◆ **Work task**:
Starting at the line that contains "Scale: 8 nm/pixel |", transcribe each line exactly through the last line of the data. Include nothing else.

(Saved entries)

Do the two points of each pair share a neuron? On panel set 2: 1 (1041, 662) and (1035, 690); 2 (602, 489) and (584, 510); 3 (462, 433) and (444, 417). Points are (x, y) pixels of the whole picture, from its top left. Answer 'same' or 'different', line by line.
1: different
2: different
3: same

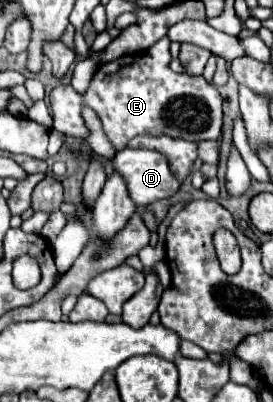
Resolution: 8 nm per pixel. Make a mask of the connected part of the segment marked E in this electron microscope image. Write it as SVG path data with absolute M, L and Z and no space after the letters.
M164 37L160 41L156 41L150 49L146 49L144 53L130 53L130 55L122 55L116 61L104 63L98 67L86 95L78 95L72 85L60 85L50 93L50 105L52 105L52 113L54 113L54 129L72 137L88 137L88 129L84 125L82 119L82 105L92 107L102 125L104 131L108 135L108 139L112 141L112 145L120 151L128 145L128 141L136 135L142 133L150 133L150 135L170 135L170 137L182 137L186 141L206 141L206 139L218 139L222 133L222 97L216 91L214 85L206 83L206 79L202 77L188 77L182 73L174 73L168 63L170 63L170 39Z

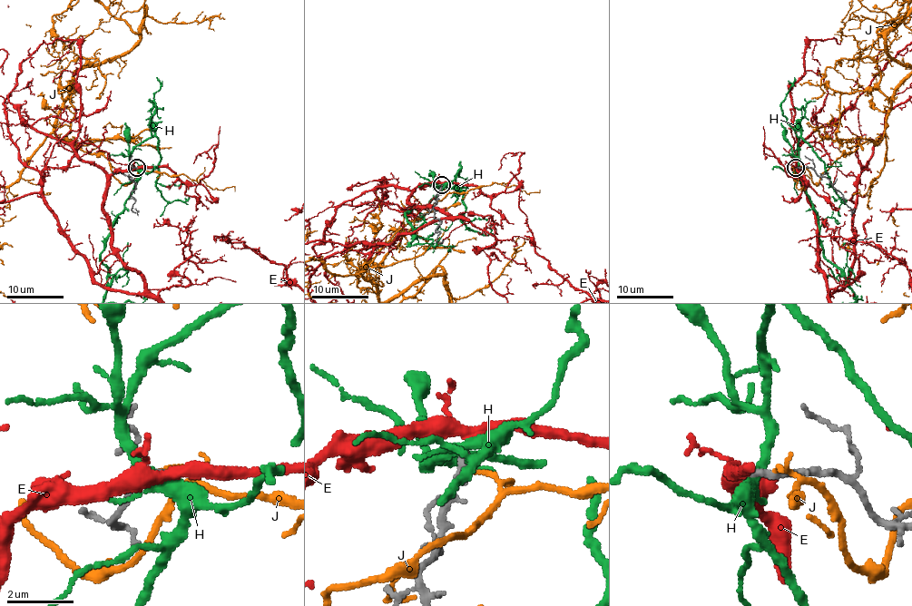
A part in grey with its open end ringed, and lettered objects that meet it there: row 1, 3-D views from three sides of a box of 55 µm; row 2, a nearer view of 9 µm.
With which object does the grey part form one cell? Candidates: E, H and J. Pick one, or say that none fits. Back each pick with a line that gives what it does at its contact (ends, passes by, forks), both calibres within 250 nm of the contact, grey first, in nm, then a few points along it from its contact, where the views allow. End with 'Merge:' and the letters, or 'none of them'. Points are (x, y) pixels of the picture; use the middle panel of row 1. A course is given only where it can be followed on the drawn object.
E: it forks there; 240 nm thick on the grey side, 320 nm on the other
Merge: E

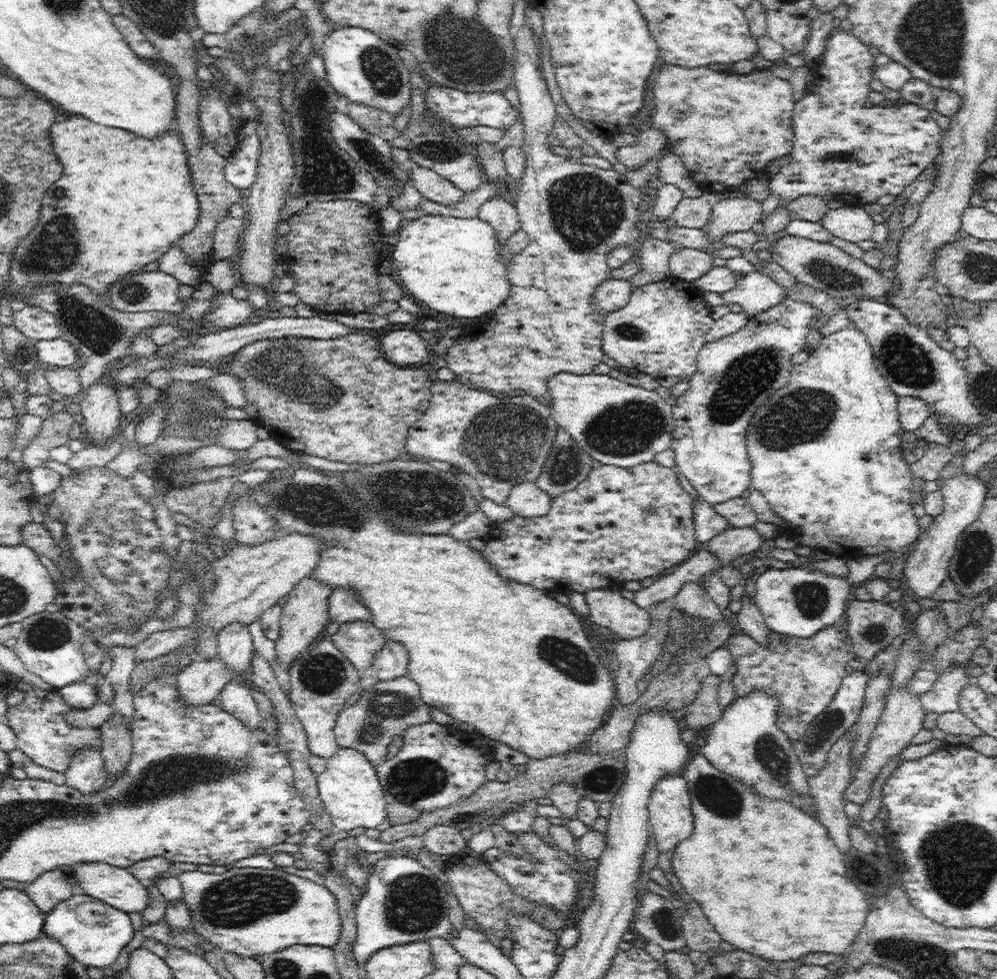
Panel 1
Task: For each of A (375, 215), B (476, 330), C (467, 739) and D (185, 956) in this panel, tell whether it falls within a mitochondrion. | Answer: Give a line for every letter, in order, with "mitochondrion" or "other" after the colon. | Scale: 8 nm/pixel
A: other
B: other
C: other
D: other

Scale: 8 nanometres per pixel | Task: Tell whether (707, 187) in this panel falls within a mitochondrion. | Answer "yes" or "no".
no

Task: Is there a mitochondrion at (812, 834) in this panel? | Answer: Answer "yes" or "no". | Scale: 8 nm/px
no

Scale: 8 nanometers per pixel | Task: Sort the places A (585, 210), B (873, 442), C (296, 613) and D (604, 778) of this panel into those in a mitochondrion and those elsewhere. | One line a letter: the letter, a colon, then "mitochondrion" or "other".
A: mitochondrion
B: other
C: other
D: mitochondrion

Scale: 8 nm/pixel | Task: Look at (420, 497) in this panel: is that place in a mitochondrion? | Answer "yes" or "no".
yes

◆ **Exercise response**:
Scale: 8 nm/pixel | Task: Look at (420, 497) in this panel: is that place in a mitochondrion? | Answer "yes" or "no".
yes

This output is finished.